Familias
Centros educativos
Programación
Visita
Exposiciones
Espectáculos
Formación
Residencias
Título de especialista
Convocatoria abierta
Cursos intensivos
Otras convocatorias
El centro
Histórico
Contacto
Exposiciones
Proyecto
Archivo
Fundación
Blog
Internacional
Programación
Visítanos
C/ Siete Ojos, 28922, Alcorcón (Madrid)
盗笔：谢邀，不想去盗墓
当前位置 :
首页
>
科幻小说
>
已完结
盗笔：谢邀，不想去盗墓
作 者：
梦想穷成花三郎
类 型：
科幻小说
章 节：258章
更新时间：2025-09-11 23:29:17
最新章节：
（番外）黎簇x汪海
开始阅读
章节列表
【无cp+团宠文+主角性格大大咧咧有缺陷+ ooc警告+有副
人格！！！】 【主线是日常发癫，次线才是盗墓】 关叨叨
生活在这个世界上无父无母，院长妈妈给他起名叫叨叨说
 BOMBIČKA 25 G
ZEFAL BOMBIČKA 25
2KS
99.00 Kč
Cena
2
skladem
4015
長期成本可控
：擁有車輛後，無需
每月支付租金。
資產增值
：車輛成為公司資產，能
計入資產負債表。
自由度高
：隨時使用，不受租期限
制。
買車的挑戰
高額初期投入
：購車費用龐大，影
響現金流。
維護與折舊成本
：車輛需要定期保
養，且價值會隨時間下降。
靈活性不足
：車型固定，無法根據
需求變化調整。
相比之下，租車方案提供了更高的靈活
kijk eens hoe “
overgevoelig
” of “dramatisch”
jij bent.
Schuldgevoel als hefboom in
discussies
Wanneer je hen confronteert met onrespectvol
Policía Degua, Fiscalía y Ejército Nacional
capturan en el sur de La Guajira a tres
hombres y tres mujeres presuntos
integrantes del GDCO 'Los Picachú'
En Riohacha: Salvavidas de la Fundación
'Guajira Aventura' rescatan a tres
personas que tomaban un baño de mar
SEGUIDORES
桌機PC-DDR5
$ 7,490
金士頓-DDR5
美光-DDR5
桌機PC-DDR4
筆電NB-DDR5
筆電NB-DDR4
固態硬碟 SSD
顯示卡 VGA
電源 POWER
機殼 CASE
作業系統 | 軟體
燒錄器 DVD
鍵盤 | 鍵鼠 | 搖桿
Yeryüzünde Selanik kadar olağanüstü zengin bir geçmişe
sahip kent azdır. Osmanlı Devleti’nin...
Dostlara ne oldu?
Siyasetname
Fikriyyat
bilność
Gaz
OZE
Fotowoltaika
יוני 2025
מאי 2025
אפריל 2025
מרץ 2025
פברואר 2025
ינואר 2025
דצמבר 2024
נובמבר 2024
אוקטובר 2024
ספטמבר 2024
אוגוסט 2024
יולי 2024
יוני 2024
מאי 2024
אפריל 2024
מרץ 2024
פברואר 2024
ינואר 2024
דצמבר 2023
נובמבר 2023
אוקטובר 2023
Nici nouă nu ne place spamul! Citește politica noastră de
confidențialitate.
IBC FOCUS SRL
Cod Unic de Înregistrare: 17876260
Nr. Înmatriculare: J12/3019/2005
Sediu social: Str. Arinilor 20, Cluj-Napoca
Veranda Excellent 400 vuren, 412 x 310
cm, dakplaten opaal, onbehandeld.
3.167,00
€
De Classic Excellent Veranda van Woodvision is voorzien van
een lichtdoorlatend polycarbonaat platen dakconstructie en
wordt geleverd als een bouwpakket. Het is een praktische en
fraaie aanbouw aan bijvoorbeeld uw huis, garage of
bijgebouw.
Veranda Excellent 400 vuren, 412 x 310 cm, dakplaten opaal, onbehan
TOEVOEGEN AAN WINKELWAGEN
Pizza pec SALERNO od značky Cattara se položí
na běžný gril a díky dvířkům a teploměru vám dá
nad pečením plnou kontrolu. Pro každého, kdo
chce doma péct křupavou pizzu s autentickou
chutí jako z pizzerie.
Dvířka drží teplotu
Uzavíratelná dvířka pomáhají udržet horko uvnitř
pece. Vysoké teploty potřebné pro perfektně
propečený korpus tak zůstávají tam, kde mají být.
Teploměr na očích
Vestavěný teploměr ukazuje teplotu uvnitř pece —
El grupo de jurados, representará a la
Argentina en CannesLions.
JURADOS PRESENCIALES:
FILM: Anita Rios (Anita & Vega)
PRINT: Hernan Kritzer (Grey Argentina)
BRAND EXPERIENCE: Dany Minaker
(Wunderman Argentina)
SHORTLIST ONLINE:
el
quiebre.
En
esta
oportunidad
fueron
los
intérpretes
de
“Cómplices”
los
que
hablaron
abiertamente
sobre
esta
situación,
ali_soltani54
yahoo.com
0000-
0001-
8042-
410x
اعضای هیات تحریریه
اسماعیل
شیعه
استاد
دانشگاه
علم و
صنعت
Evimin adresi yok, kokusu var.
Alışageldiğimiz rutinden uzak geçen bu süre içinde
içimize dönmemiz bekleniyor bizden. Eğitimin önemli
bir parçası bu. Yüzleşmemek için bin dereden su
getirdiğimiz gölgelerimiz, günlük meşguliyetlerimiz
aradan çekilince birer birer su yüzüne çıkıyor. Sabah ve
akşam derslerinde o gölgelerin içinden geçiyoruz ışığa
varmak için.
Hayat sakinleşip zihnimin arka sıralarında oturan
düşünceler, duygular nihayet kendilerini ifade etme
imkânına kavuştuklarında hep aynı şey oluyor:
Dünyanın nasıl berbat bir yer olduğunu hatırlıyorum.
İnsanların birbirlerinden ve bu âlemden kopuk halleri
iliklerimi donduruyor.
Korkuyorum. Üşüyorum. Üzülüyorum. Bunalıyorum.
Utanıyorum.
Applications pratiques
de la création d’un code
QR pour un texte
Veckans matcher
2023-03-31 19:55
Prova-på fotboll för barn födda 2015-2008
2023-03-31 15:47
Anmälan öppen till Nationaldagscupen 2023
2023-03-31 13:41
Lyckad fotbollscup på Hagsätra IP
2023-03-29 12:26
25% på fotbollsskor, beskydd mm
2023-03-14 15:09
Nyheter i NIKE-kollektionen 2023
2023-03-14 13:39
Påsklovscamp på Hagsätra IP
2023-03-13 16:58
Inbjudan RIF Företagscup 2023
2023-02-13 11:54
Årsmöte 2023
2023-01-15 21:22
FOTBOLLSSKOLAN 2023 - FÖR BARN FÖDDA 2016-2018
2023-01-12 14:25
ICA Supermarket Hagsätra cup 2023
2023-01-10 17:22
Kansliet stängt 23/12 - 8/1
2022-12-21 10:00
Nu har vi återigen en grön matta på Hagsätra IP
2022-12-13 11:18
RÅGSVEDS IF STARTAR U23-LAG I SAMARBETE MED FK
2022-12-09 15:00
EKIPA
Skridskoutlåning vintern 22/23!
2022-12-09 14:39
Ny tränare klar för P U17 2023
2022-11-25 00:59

What the task asks:
Quote every entry exactly.

Answer space:
Familias
Centros educativos
Programación
Visita
Exposiciones
Espectáculos
Formación
Residencias
Título de especialista
Convocatoria abierta
Cursos intensivos
Otras convocatorias
El centro
Histórico
Contacto
Exposiciones
Proyecto
Archivo
Fundación
Blog
Internacional
Programación
Visítanos
C/ Siete Ojos, 28922, Alcorcón (Madrid)
盗笔：谢邀，不想去盗墓
当前位置 :
首页
>
科幻小说
>
已完结
盗笔：谢邀，不想去盗墓
作 者：
梦想穷成花三郎
类 型：
科幻小说
章 节：258章
更新时间：2025-09-11 23:29:17
最新章节：
（番外）黎簇x汪海
开始阅读
章节列表
【无cp+团宠文+主角性格大大咧咧有缺陷+ ooc警告+有副
人格！！！】 【主线是日常发癫，次线才是盗墓】 关叨叨
生活在这个世界上无父无母，院长妈妈给他起名叫叨叨说
 BOMBIČKA 25 G
ZEFAL BOMBIČKA 25
2KS
99.00 Kč
Cena
2
skladem
4015
長期成本可控
：擁有車輛後，無需
每月支付租金。
資產增值
：車輛成為公司資產，能
計入資產負債表。
自由度高
：隨時使用，不受租期限
制。
買車的挑戰
高額初期投入
：購車費用龐大，影
響現金流。
維護與折舊成本
：車輛需要定期保
養，且價值會隨時間下降。
靈活性不足
：車型固定，無法根據
需求變化調整。
相比之下，租車方案提供了更高的靈活
kijk eens hoe “
overgevoelig
” of “dramatisch”
jij bent.
Schuldgevoel als hefboom in
discussies
Wanneer je hen confronteert met onrespectvol
Policía Degua, Fiscalía y Ejército Nacional
capturan en el sur de La Guajira a tres
hombres y tres mujeres presuntos
integrantes del GDCO 'Los Picachú'
En Riohacha: Salvavidas de la Fundación
'Guajira Aventura' rescatan a tres
personas que tomaban un baño de mar
SEGUIDORES
桌機PC-DDR5
$ 7,490
金士頓-DDR5
美光-DDR5
桌機PC-DDR4
筆電NB-DDR5
筆電NB-DDR4
固態硬碟 SSD
顯示卡 VGA
電源 POWER
機殼 CASE
作業系統 | 軟體
燒錄器 DVD
鍵盤 | 鍵鼠 | 搖桿
Yeryüzünde Selanik kadar olağanüstü zengin bir geçmişe
sahip kent azdır. Osmanlı Devleti’nin...
Dostlara ne oldu?
Siyasetname
Fikriyyat
bilność
Gaz
OZE
Fotowoltaika
יוני 2025
מאי 2025
אפריל 2025
מרץ 2025
פברואר 2025
ינואר 2025
דצמבר 2024
נובמבר 2024
אוקטובר 2024
ספטמבר 2024
אוגוסט 2024
יולי 2024
יוני 2024
מאי 2024
אפריל 2024
מרץ 2024
פברואר 2024
ינואר 2024
דצמבר 2023
נובמבר 2023
אוקטובר 2023
Nici nouă nu ne place spamul! Citește politica noastră de
confidențialitate.
IBC FOCUS SRL
Cod Unic de Înregistrare: 17876260
Nr. Înmatriculare: J12/3019/2005
Sediu social: Str. Arinilor 20, Cluj-Napoca
Veranda Excellent 400 vuren, 412 x 310
cm, dakplaten opaal, onbehandeld.
3.167,00
€
De Classic Excellent Veranda van Woodvision is voorzien van
een lichtdoorlatend polycarbonaat platen dakconstructie en
wordt geleverd als een bouwpakket. Het is een praktische en
fraaie aanbouw aan bijvoorbeeld uw huis, garage of
bijgebouw.
Veranda Excellent 400 vuren, 412 x 310 cm, dakplaten opaal, onbehan
TOEVOEGEN AAN WINKELWAGEN
Pizza pec SALERNO od značky Cattara se položí
na běžný gril a díky dvířkům a teploměru vám dá
nad pečením plnou kontrolu. Pro každého, kdo
chce doma péct křupavou pizzu s autentickou
chutí jako z pizzerie.
Dvířka drží teplotu
Uzavíratelná dvířka pomáhají udržet horko uvnitř
pece. Vysoké teploty potřebné pro perfektně
propečený korpus tak zůstávají tam, kde mají být.
Teploměr na očích
Vestavěný teploměr ukazuje teplotu uvnitř pece —
El grupo de jurados, representará a la
Argentina en CannesLions.
JURADOS PRESENCIALES:
FILM: Anita Rios (Anita & Vega)
PRINT: Hernan Kritzer (Grey Argentina)
BRAND EXPERIENCE: Dany Minaker
(Wunderman Argentina)
SHORTLIST ONLINE:
el
quiebre.
En
esta
oportunidad
fueron
los
intérpretes
de
“Cómplices”
los
que
hablaron
abiertamente
sobre
esta
situación,
ali_soltani54
yahoo.com
0000-
0001-
8042-
410x
اعضای هیات تحریریه
اسماعیل
شیعه
استاد
دانشگاه
علم و
صنعت
Evimin adresi yok, kokusu var.
Alışageldiğimiz rutinden uzak geçen bu süre içinde
içimize dönmemiz bekleniyor bizden. Eğitimin önemli
bir parçası bu. Yüzleşmemek için bin dereden su
getirdiğimiz gölgelerimiz, günlük meşguliyetlerimiz
aradan çekilince birer birer su yüzüne çıkıyor. Sabah ve
akşam derslerinde o gölgelerin içinden geçiyoruz ışığa
varmak için.
Hayat sakinleşip zihnimin arka sıralarında oturan
düşünceler, duygular nihayet kendilerini ifade etme
imkânına kavuştuklarında hep aynı şey oluyor:
Dünyanın nasıl berbat bir yer olduğunu hatırlıyorum.
İnsanların birbirlerinden ve bu âlemden kopuk halleri
iliklerimi donduruyor.
Korkuyorum. Üşüyorum. Üzülüyorum. Bunalıyorum.
Utanıyorum.
Applications pratiques
de la création d’un code
QR pour un texte
Veckans matcher
2023-03-31 19:55
Prova-på fotboll för barn födda 2015-2008
2023-03-31 15:47
Anmälan öppen till Nationaldagscupen 2023
2023-03-31 13:41
Lyckad fotbollscup på Hagsätra IP
2023-03-29 12:26
25% på fotbollsskor, beskydd mm
2023-03-14 15:09
Nyheter i NIKE-kollektionen 2023
2023-03-14 13:39
Påsklovscamp på Hagsätra IP
2023-03-13 16:58
Inbjudan RIF Företagscup 2023
2023-02-13 11:54
Årsmöte 2023
2023-01-15 21:22
FOTBOLLSSKOLAN 2023 - FÖR BARN FÖDDA 2016-2018
2023-01-12 14:25
ICA Supermarket Hagsätra cup 2023
2023-01-10 17:22
Kansliet stängt 23/12 - 8/1
2022-12-21 10:00
Nu har vi återigen en grön matta på Hagsätra IP
2022-12-13 11:18
RÅGSVEDS IF STARTAR U23-LAG I SAMARBETE MED FK
2022-12-09 15:00
EKIPA
Skridskoutlåning vintern 22/23!
2022-12-09 14:39
Ny tränare klar för P U17 2023
2022-11-25 00:59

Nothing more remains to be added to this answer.